Jumlah Koperasi Desa/Kelurahan Merah Putih (KDMP) hingga Februari 2026 telah mencapai 83,33 ribu unit gerai yang tersebar di seluruh provinsi Indonesia. Ekspansi ini menunjukkan percepatan implementasi program unggulan Presiden Prabowo Subianto dalam memperkuat fondasi ekonomi desa melalui optimalisasi dana desa.

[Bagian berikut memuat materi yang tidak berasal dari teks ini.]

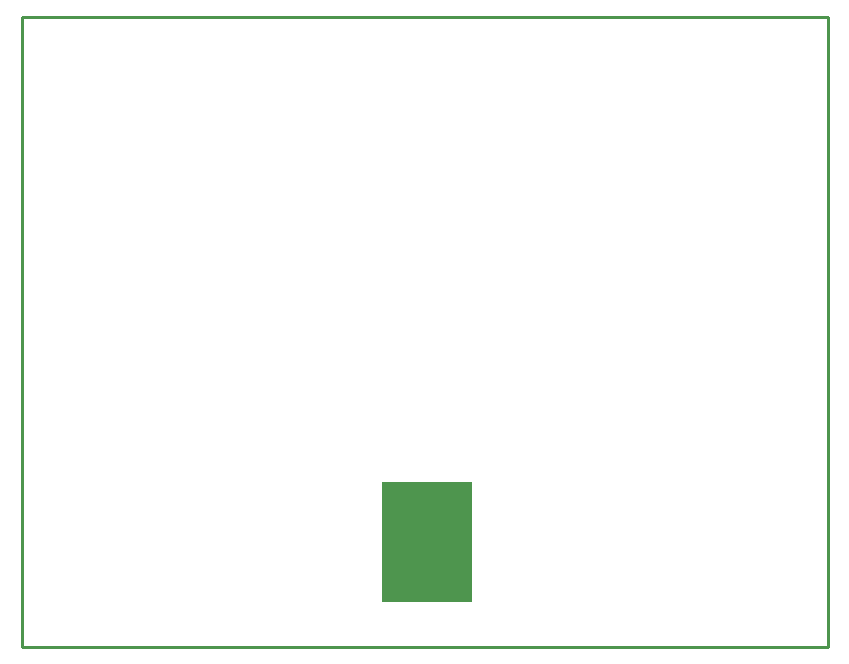
<source format=gbr>
G04 EAGLE Gerber RS-274X export*
G75*
%MOMM*%
%FSLAX34Y34*%
%LPD*%
%IN*%
%IPPOS*%
%AMOC8*
5,1,8,0,0,1.08239X$1,22.5*%
G01*
%ADD10R,7.620000X10.160000*%
%ADD11C,0.254000*%


D10*
X342900Y88900D03*
D11*
X0Y0D02*
X682500Y0D01*
X682500Y533300D01*
X0Y533300D01*
X0Y0D01*
M02*

</source>
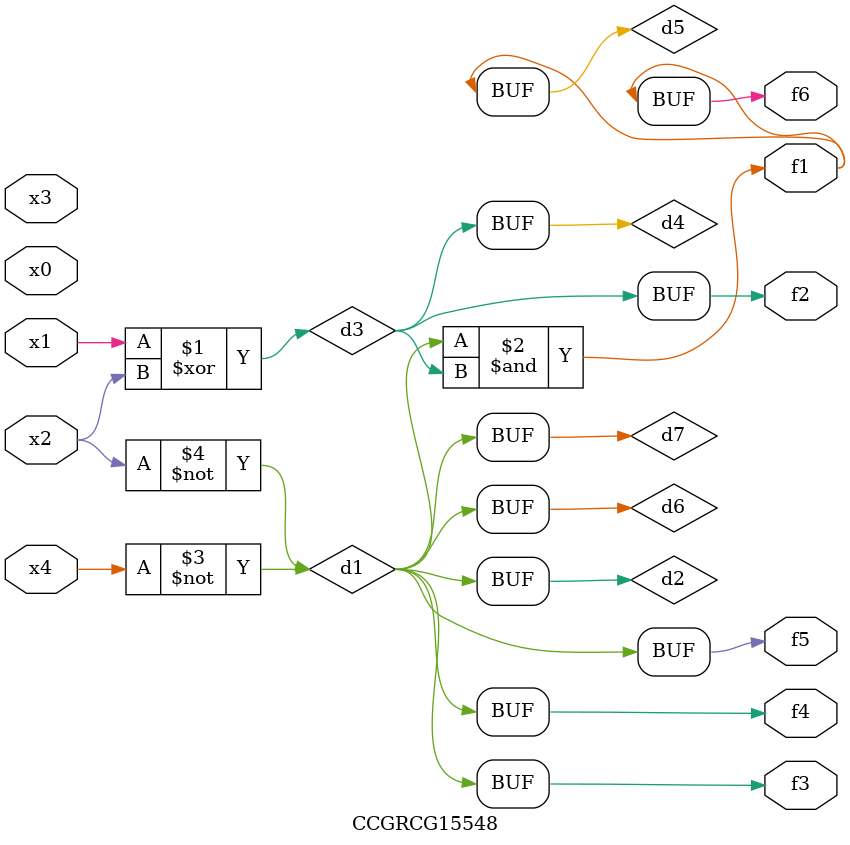
<source format=v>
module CCGRCG15548(
	input x0, x1, x2, x3, x4,
	output f1, f2, f3, f4, f5, f6
);

	wire d1, d2, d3, d4, d5, d6, d7;

	not (d1, x4);
	not (d2, x2);
	xor (d3, x1, x2);
	buf (d4, d3);
	and (d5, d1, d3);
	buf (d6, d1, d2);
	buf (d7, d2);
	assign f1 = d5;
	assign f2 = d4;
	assign f3 = d7;
	assign f4 = d7;
	assign f5 = d7;
	assign f6 = d5;
endmodule

</source>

Berdasarkan data resmi KDMP, Jawa Tengah menjadi provinsi dengan jumlah gerai terbanyak, yakni sekitar 8,55 ribu unit. Posisi berikutnya ditempati Jawa Timur yaitu 8,49 ribu unit, disusul Aceh sebanyak 6,54 ribu unit. Adapun jumlah KDMP di Sumatera Utara mencapai 6,13 ribu unit, serta Jawa Barat sebesar 5,97 ribu unit. Dominasi lima besar ini mencerminkan tingginya partisipasi daerah dalam pengembangan koperasi berbasis desa.
Adapun Nusa Tenggara Timur, Sumatera Selatan, Sulawesi Selatan, Lampung, dan Papua Pegunungan masuk dalam 10 besar provinsi dengan jumlah KDMP terbanyak. Keberadaan gerai KDMP di berbagai wilayah diharapkan mampu memperkuat distribusi kebutuhan pokok, memperluas akses pembiayaan mikro, serta meningkatkan nilai tambah hasil produksi desa.
KDMP dirancang sebagai instrumen untuk memperkuat ketahanan pangan dan memangkas rantai distribusi agar ketergantungan pada tengkulak berkurang. Melalui skema ini, harga kebutuhan pokok dapat lebih terkendali, daya beli masyarakat meningkat, serta kesejahteraan warga desa terdorong naik secara berkelanjutan.